Hoy trato de una intimidad que quiero compartir —y espero que me lean con benevolencia—, porque estoy convencido de sintonizar con una abrumadora mayoría en cuanto a esos paisajes que dejan una profunda huella hasta quedar en la memoria como espejos de Alicia que nos permitirán volver.
Escenarios que son música para escuchar en completo silencio, detenidos en ese instante que se prolonga merced a una mágica seducción ajena a la palabra.Las cataratas han sido siempre, desde aquella junto a la que cenábamos de vez en cuando con mi padre a las de Iguazú, o un Salto del Ángel que transforma el agua en incienso, imanes de los que no puedo escapar y, a su vista, un pasmo por la sensación de atisbar otro mundo. Sin embargo, no es preciso cruzar océanos para asistir a la maravilla de un atardecer en Cuenca, cuando el sol azulea sobre la sierra y después enrojece o, muy cerca de casa, el color del poniente sobre las aguas, las sombras que se adensan en lontananza…
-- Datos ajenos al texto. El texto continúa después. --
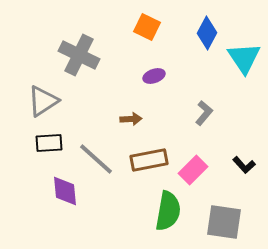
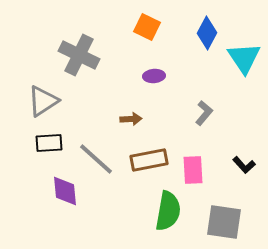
purple ellipse: rotated 15 degrees clockwise
pink rectangle: rotated 48 degrees counterclockwise
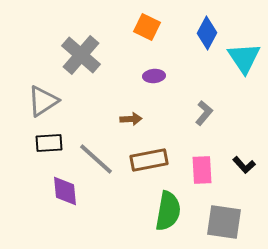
gray cross: moved 2 px right; rotated 15 degrees clockwise
pink rectangle: moved 9 px right
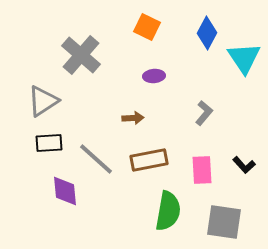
brown arrow: moved 2 px right, 1 px up
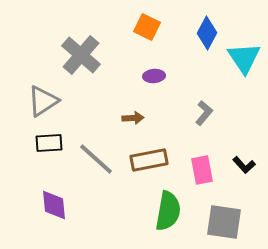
pink rectangle: rotated 8 degrees counterclockwise
purple diamond: moved 11 px left, 14 px down
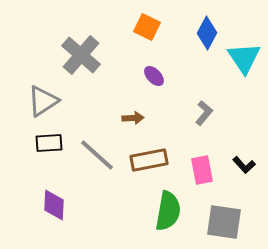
purple ellipse: rotated 50 degrees clockwise
gray line: moved 1 px right, 4 px up
purple diamond: rotated 8 degrees clockwise
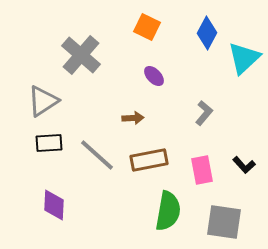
cyan triangle: rotated 21 degrees clockwise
A veces son los colores y, otras, es la inmensidad del entorno lo que paradójicamente nos adentra sin razón aparente en nuestra propia interioridad, al punto de ser entonces cuando saldría exclamar, con Fray Luís de León, “¡Vivir quiero conmigo!”. Tal vez sea una lástima que estímulos como los mencionados no estén con nosotros más a menudo. Y termino: voy a llegarme hasta la orilla del mar, ahora que empieza a anochecer.